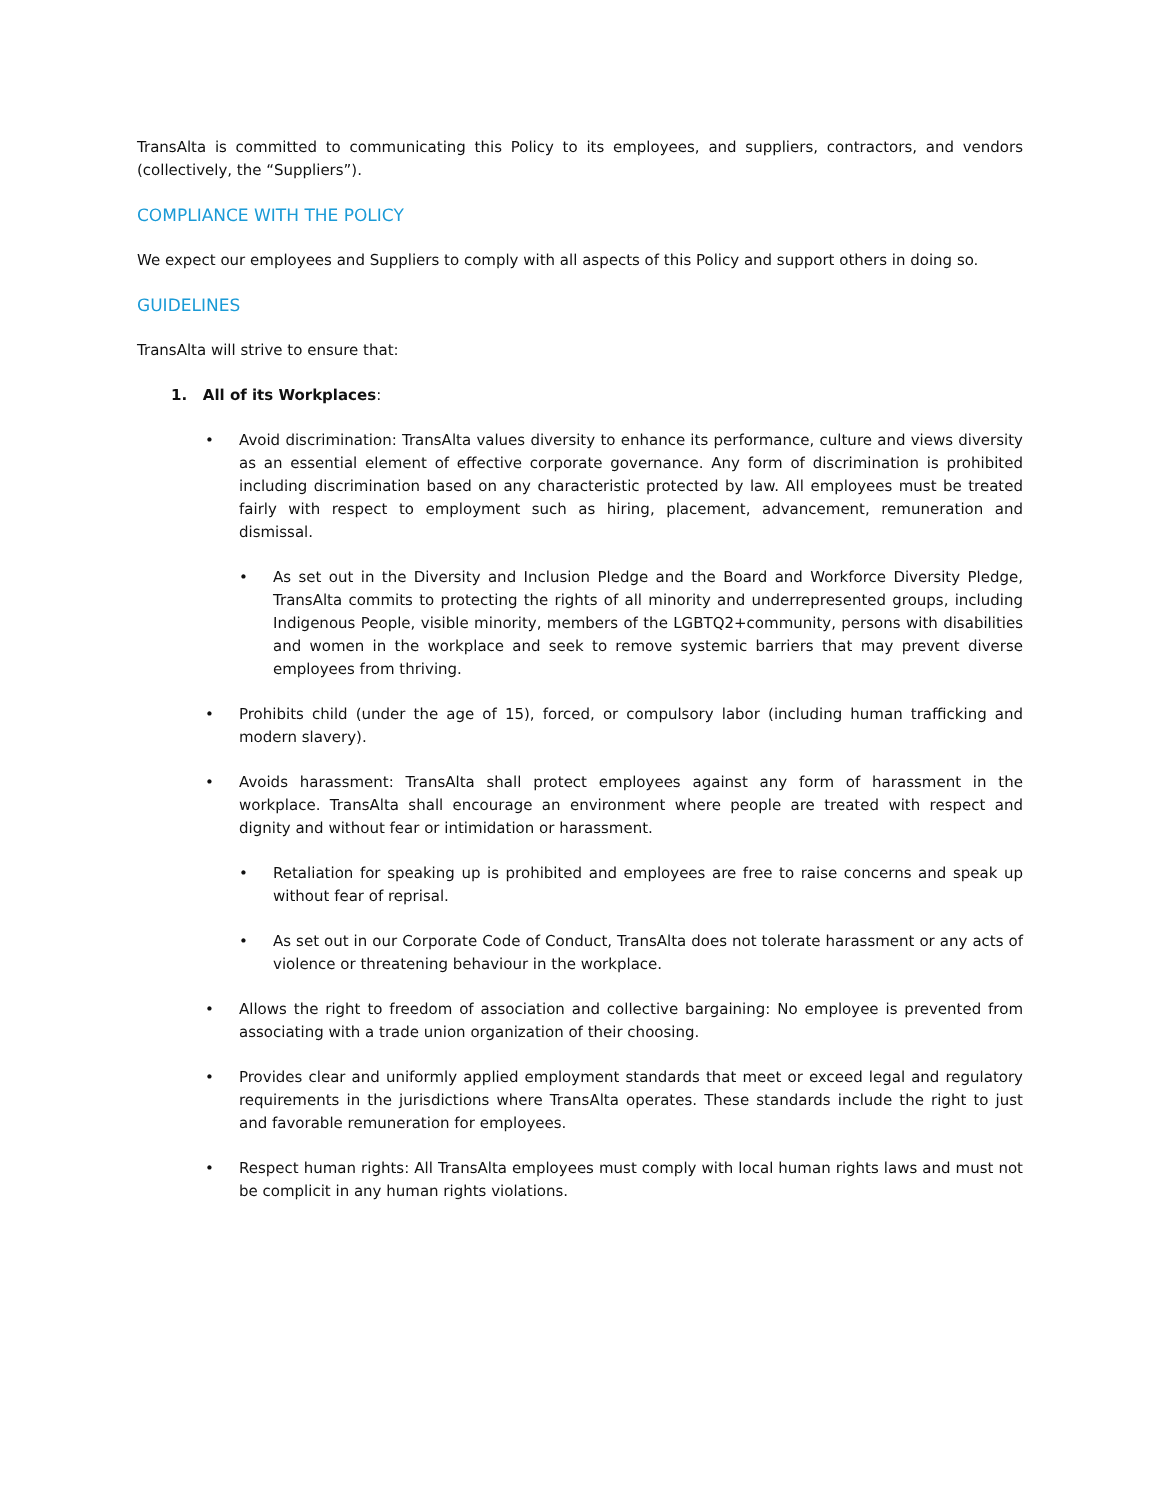TransAlta is committed to communicating this Policy to its employees, and suppliers, contractors, and vendors (collectively, the “Suppliers”).
COMPLIANCE WITH THE POLICY
We expect our employees and Suppliers to comply with all aspects of this Policy and support others in doing so.
GUIDELINES
TransAlta will strive to ensure that:
1. All of its Workplaces:
• Avoid discrimination: TransAlta values diversity to enhance its performance, culture and views diversity as an essential element of effective corporate governance. Any form of discrimination is prohibited including discrimination based on any characteristic protected by law. All employees must be treated fairly with respect to employment such as hiring, placement, advancement, remuneration and dismissal.
• As set out in the Diversity and Inclusion Pledge and the Board and Workforce Diversity Pledge, TransAlta commits to protecting the rights of all minority and underrepresented groups, including Indigenous People, visible minority, members of the LGBTQ2+community, persons with disabilities and women in the workplace and seek to remove systemic barriers that may prevent diverse employees from thriving.
• Prohibits child (under the age of 15), forced, or compulsory labor (including human trafficking and modern slavery).
• Avoids harassment: TransAlta shall protect employees against any form of harassment in the workplace. TransAlta shall encourage an environment where people are treated with respect and dignity and without fear or intimidation or harassment.
• Retaliation for speaking up is prohibited and employees are free to raise concerns and speak up without fear of reprisal.
• As set out in our Corporate Code of Conduct, TransAlta does not tolerate harassment or any acts of violence or threatening behaviour in the workplace.
• Allows the right to freedom of association and collective bargaining: No employee is prevented from associating with a trade union organization of their choosing.
• Provides clear and uniformly applied employment standards that meet or exceed legal and regulatory requirements in the jurisdictions where TransAlta operates. These standards include the right to just and favorable remuneration for employees.
• Respect human rights: All TransAlta employees must comply with local human rights laws and must not be complicit in any human rights violations.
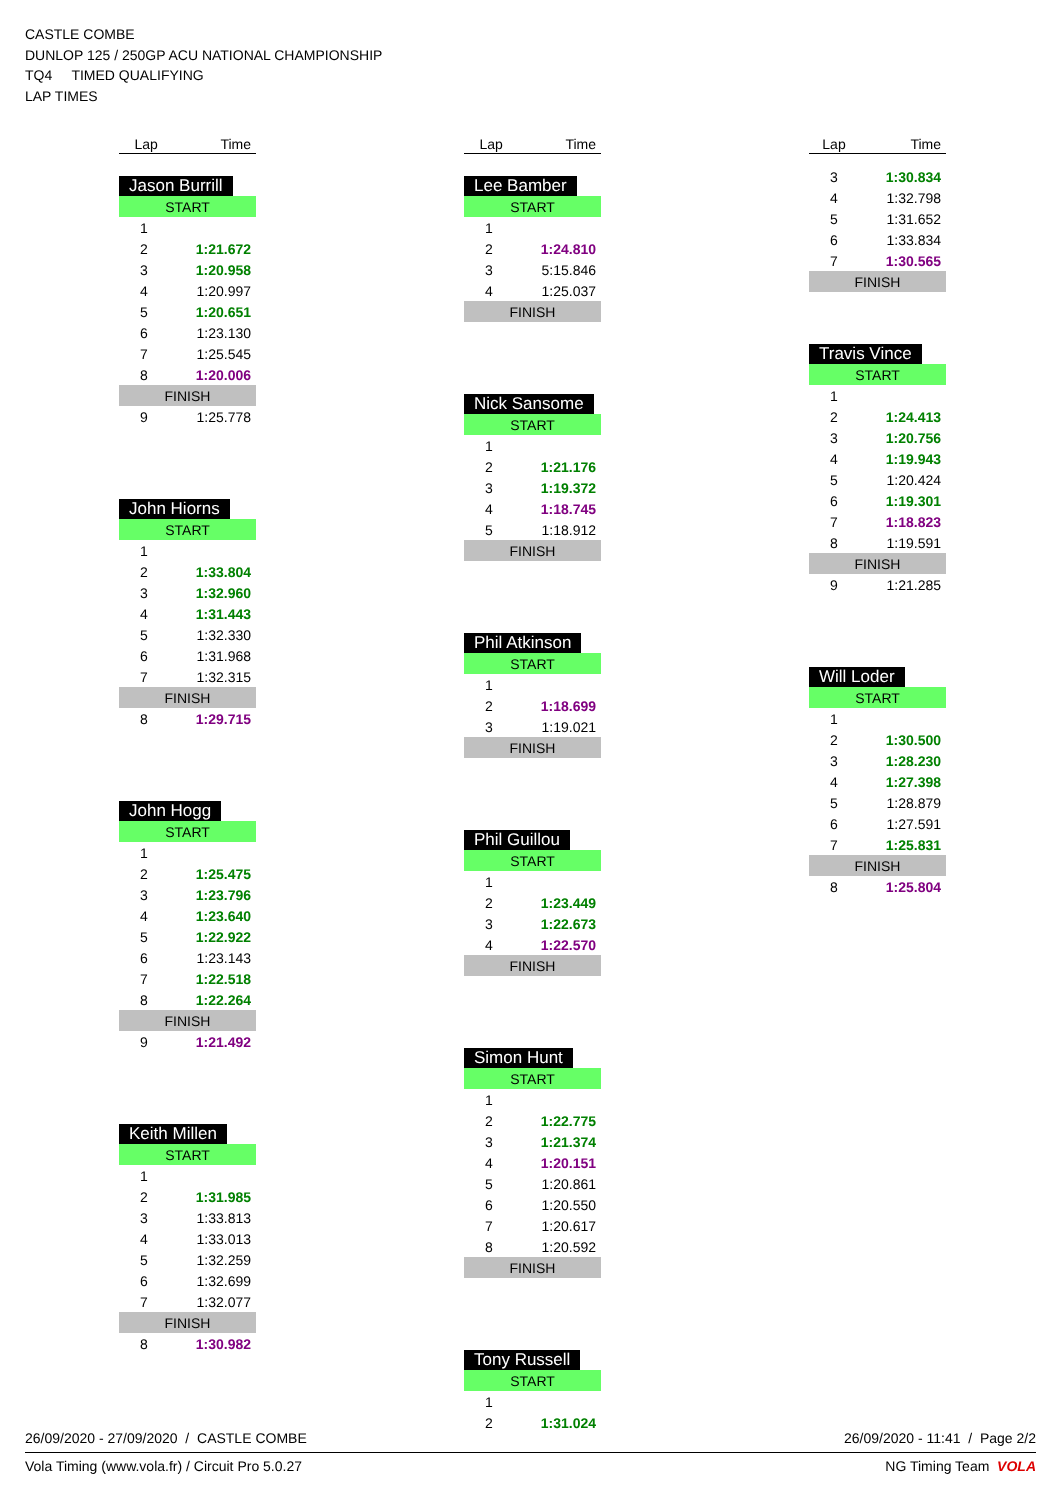CASTLE COMBE
DUNLOP 125 / 250GP ACU NATIONAL CHAMPIONSHIP
TQ4 TIMED QUALIFYING
LAP TIMES
| Lap | Time |
| --- | --- |
Jason Burrill
| START | |
| 1 | |
| 2 | 1:21.672 |
| 3 | 1:20.958 |
| 4 | 1:20.997 |
| 5 | 1:20.651 |
| 6 | 1:23.130 |
| 7 | 1:25.545 |
| 8 | 1:20.006 |
| FINISH | |
| 9 | 1:25.778 |
John Hiorns
| START | |
| 1 | |
| 2 | 1:33.804 |
| 3 | 1:32.960 |
| 4 | 1:31.443 |
| 5 | 1:32.330 |
| 6 | 1:31.968 |
| 7 | 1:32.315 |
| FINISH | |
| 8 | 1:29.715 |
John Hogg
| START | |
| 1 | |
| 2 | 1:25.475 |
| 3 | 1:23.796 |
| 4 | 1:23.640 |
| 5 | 1:22.922 |
| 6 | 1:23.143 |
| 7 | 1:22.518 |
| 8 | 1:22.264 |
| FINISH | |
| 9 | 1:21.492 |
Keith Millen
| START | |
| 1 | |
| 2 | 1:31.985 |
| 3 | 1:33.813 |
| 4 | 1:33.013 |
| 5 | 1:32.259 |
| 6 | 1:32.699 |
| 7 | 1:32.077 |
| FINISH | |
| 8 | 1:30.982 |
| Lap | Time |
| --- | --- |
Lee Bamber
| START | |
| 1 | |
| 2 | 1:24.810 |
| 3 | 5:15.846 |
| 4 | 1:25.037 |
| FINISH | |
Nick Sansome
| START | |
| 1 | |
| 2 | 1:21.176 |
| 3 | 1:19.372 |
| 4 | 1:18.745 |
| 5 | 1:18.912 |
| FINISH | |
Phil Atkinson
| START | |
| 1 | |
| 2 | 1:18.699 |
| 3 | 1:19.021 |
| FINISH | |
Phil Guillou
| START | |
| 1 | |
| 2 | 1:23.449 |
| 3 | 1:22.673 |
| 4 | 1:22.570 |
| FINISH | |
Simon Hunt
| START | |
| 1 | |
| 2 | 1:22.775 |
| 3 | 1:21.374 |
| 4 | 1:20.151 |
| 5 | 1:20.861 |
| 6 | 1:20.550 |
| 7 | 1:20.617 |
| 8 | 1:20.592 |
| FINISH | |
Tony Russell
| START | |
| 1 | |
| 2 | 1:31.024 |
| Lap | Time |
| --- | --- |
| 3 | 1:30.834 |
| 4 | 1:32.798 |
| 5 | 1:31.652 |
| 6 | 1:33.834 |
| 7 | 1:30.565 |
| FINISH | |
Travis Vince
| START | |
| 1 | |
| 2 | 1:24.413 |
| 3 | 1:20.756 |
| 4 | 1:19.943 |
| 5 | 1:20.424 |
| 6 | 1:19.301 |
| 7 | 1:18.823 |
| 8 | 1:19.591 |
| FINISH | |
| 9 | 1:21.285 |
Will Loder
| START | |
| 1 | |
| 2 | 1:30.500 |
| 3 | 1:28.230 |
| 4 | 1:27.398 |
| 5 | 1:28.879 |
| 6 | 1:27.591 |
| 7 | 1:25.831 |
| FINISH | |
| 8 | 1:25.804 |
26/09/2020 - 27/09/2020 / CASTLE COMBE 26/09/2020 - 11:41 / Page 2/2
Vola Timing (www.vola.fr) / Circuit Pro 5.0.27 NG Timing Team VOLA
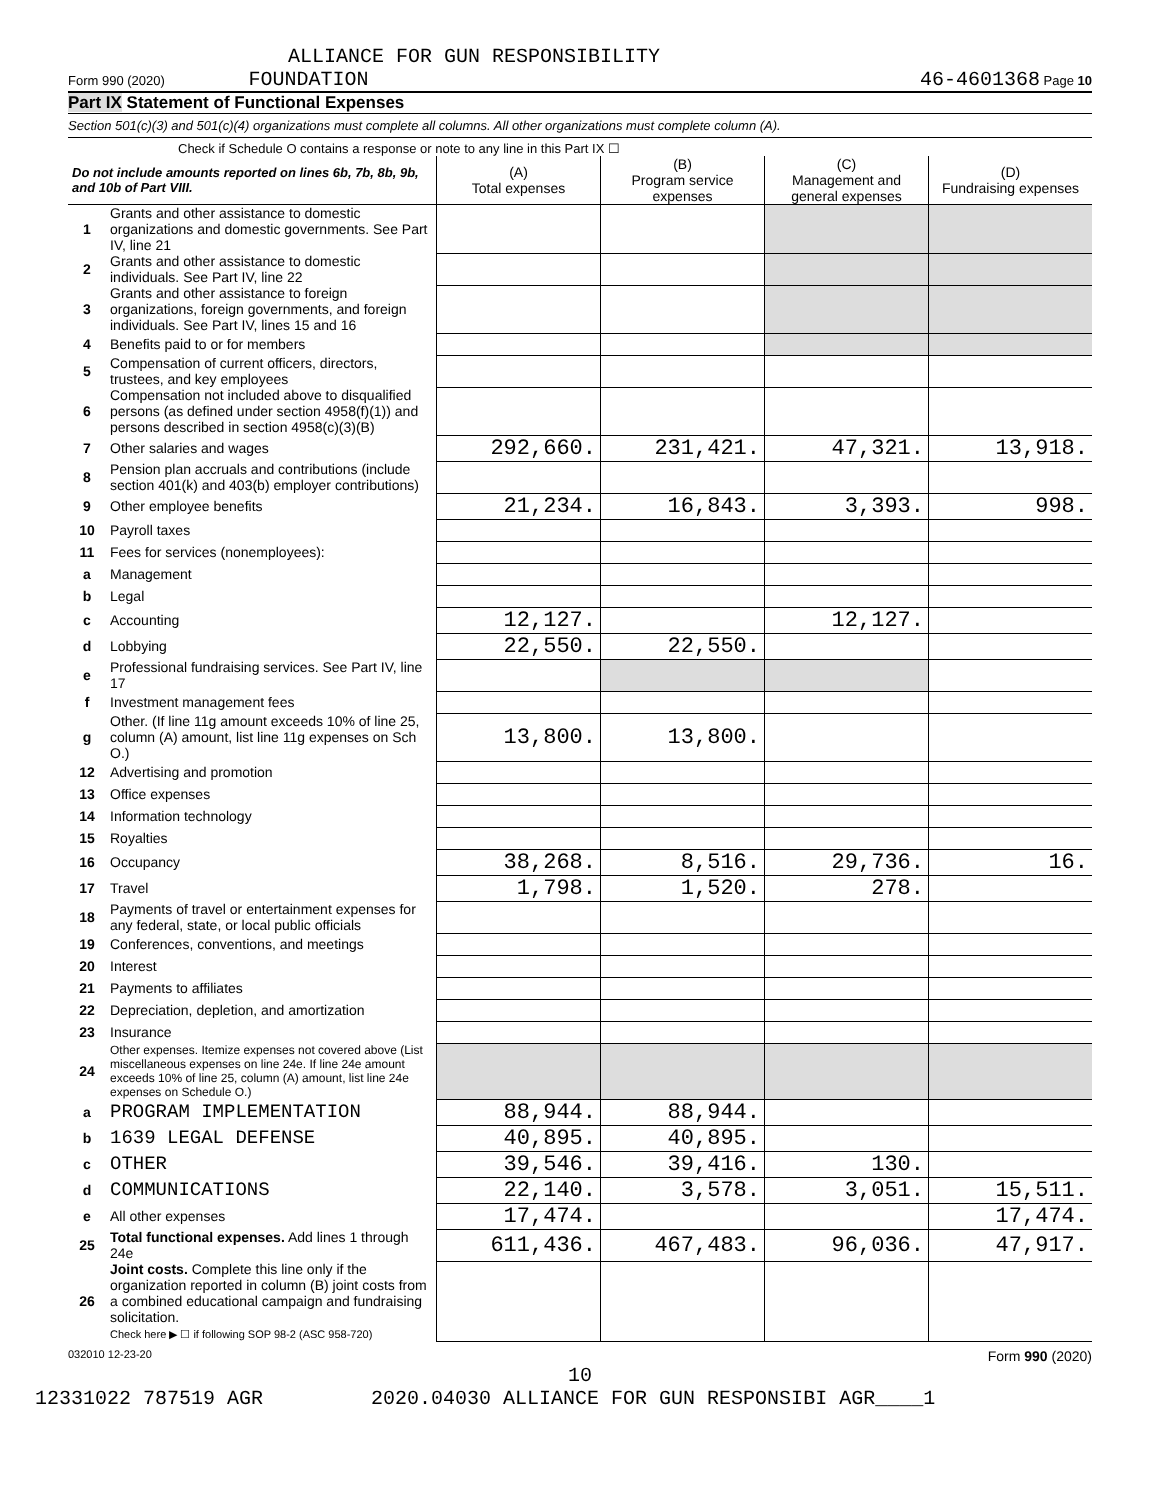ALLIANCE FOR GUN RESPONSIBILITY
Form 990 (2020) FOUNDATION 46-4601368 Page 10
Part IX Statement of Functional Expenses
Section 501(c)(3) and 501(c)(4) organizations must complete all columns. All other organizations must complete column (A).
Check if Schedule O contains a response or note to any line in this Part IX ☐
| Do not include amounts reported on lines 6b, 7b, 8b, 9b, and 10b of Part VIII. | | (A) Total expenses | (B) Program service expenses | (C) Management and general expenses | (D) Fundraising expenses |
| --- | --- | --- | --- | --- | --- |
| 1 | Grants and other assistance to domestic organizations and domestic governments. See Part IV, line 21 | | | | |
| 2 | Grants and other assistance to domestic individuals. See Part IV, line 22 | | | | |
| 3 | Grants and other assistance to foreign organizations, foreign governments, and foreign individuals. See Part IV, lines 15 and 16 | | | | |
| 4 | Benefits paid to or for members | | | | |
| 5 | Compensation of current officers, directors, trustees, and key employees | | | | |
| 6 | Compensation not included above to disqualified persons (as defined under section 4958(f)(1)) and persons described in section 4958(c)(3)(B) | | | | |
| 7 | Other salaries and wages | 292,660. | 231,421. | 47,321. | 13,918. |
| 8 | Pension plan accruals and contributions (include section 401(k) and 403(b) employer contributions) | | | | |
| 9 | Other employee benefits | 21,234. | 16,843. | 3,393. | 998. |
| 10 | Payroll taxes | | | | |
| 11 | Fees for services (nonemployees): | | | | |
| a | Management | | | | |
| b | Legal | | | | |
| c | Accounting | 12,127. | | 12,127. | |
| d | Lobbying | 22,550. | 22,550. | | |
| e | Professional fundraising services. See Part IV, line 17 | | | | |
| f | Investment management fees | | | | |
| g | Other. (If line 11g amount exceeds 10% of line 25, column (A) amount, list line 11g expenses on Sch O.) | 13,800. | 13,800. | | |
| 12 | Advertising and promotion | | | | |
| 13 | Office expenses | | | | |
| 14 | Information technology | | | | |
| 15 | Royalties | | | | |
| 16 | Occupancy | 38,268. | 8,516. | 29,736. | 16. |
| 17 | Travel | 1,798. | 1,520. | 278. | |
| 18 | Payments of travel or entertainment expenses for any federal, state, or local public officials | | | | |
| 19 | Conferences, conventions, and meetings | | | | |
| 20 | Interest | | | | |
| 21 | Payments to affiliates | | | | |
| 22 | Depreciation, depletion, and amortization | | | | |
| 23 | Insurance | | | | |
| 24 | Other expenses. Itemize expenses not covered above (List miscellaneous expenses on line 24e. If line 24e amount exceeds 10% of line 25, column (A) amount, list line 24e expenses on Schedule O.) | | | | |
| a | PROGRAM IMPLEMENTATION | 88,944. | 88,944. | | |
| b | 1639 LEGAL DEFENSE | 40,895. | 40,895. | | |
| c | OTHER | 39,546. | 39,416. | 130. | |
| d | COMMUNICATIONS | 22,140. | 3,578. | 3,051. | 15,511. |
| e | All other expenses | 17,474. | | | 17,474. |
| 25 | Total functional expenses. Add lines 1 through 24e | 611,436. | 467,483. | 96,036. | 47,917. |
| 26 | Joint costs. Complete this line only if the organization reported in column (B) joint costs from a combined educational campaign and fundraising solicitation. Check here ▶ ☐ if following SOP 98-2 (ASC 958-720) | | | | |
032010 12-23-20 Form 990 (2020)
10
12331022 787519 AGR 2020.04030 ALLIANCE FOR GUN RESPONSIBI AGR____1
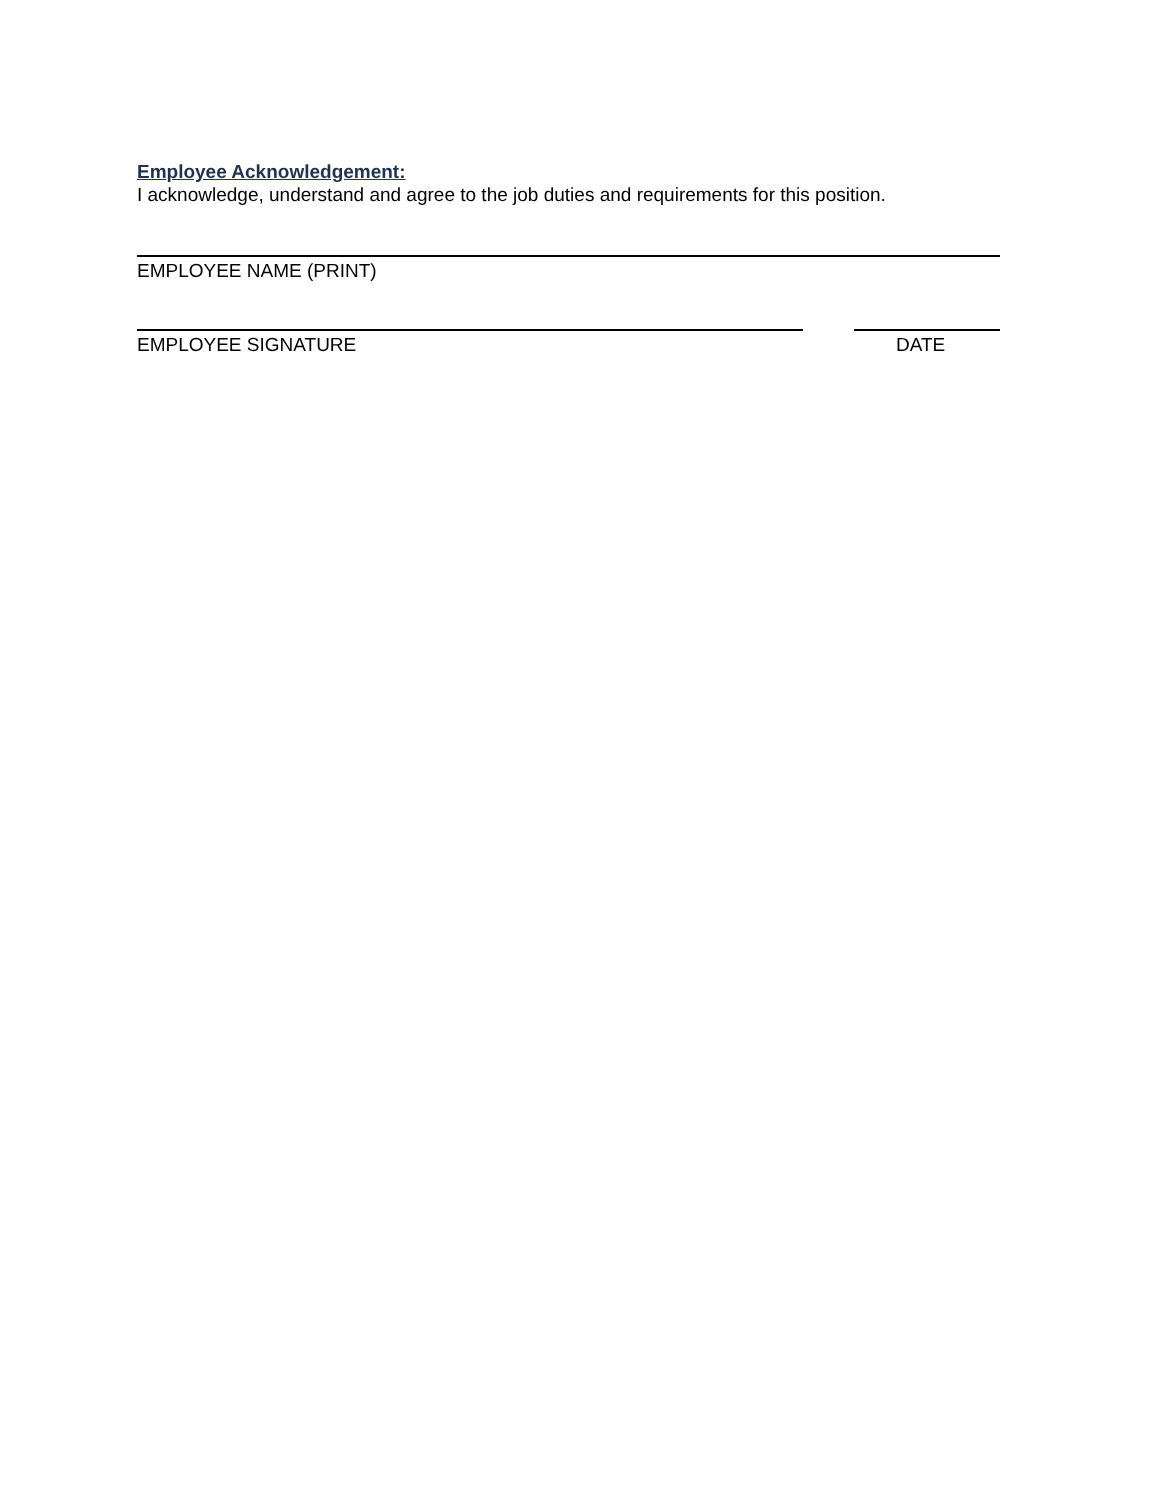Employee Acknowledgement:
I acknowledge, understand and agree to the job duties and requirements for this position.
EMPLOYEE NAME (PRINT)
EMPLOYEE SIGNATURE DATE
******************************
- _Task item_
From the records above, reproduce exactly the lines from the one with "1. All of its" to the one with "of their choosing.", both included, and no others.

- _Final answer_
1. All of its Workplaces:
• Avoid discrimination: TransAlta values diversity to enhance its performance, culture and views diversity as an essential element of effective corporate governance. Any form of discrimination is prohibited including discrimination based on any characteristic protected by law. All employees must be treated fairly with respect to employment such as hiring, placement, advancement, remuneration and dismissal.
• As set out in the Diversity and Inclusion Pledge and the Board and Workforce Diversity Pledge, TransAlta commits to protecting the rights of all minority and underrepresented groups, including Indigenous People, visible minority, members of the LGBTQ2+community, persons with disabilities and women in the workplace and seek to remove systemic barriers that may prevent diverse employees from thriving.
• Prohibits child (under the age of 15), forced, or compulsory labor (including human trafficking and modern slavery).
• Avoids harassment: TransAlta shall protect employees against any form of harassment in the workplace. TransAlta shall encourage an environment where people are treated with respect and dignity and without fear or intimidation or harassment.
• Retaliation for speaking up is prohibited and employees are free to raise concerns and speak up without fear of reprisal.
• As set out in our Corporate Code of Conduct, TransAlta does not tolerate harassment or any acts of violence or threatening behaviour in the workplace.
• Allows the right to freedom of association and collective bargaining: No employee is prevented from associating with a trade union organization of their choosing.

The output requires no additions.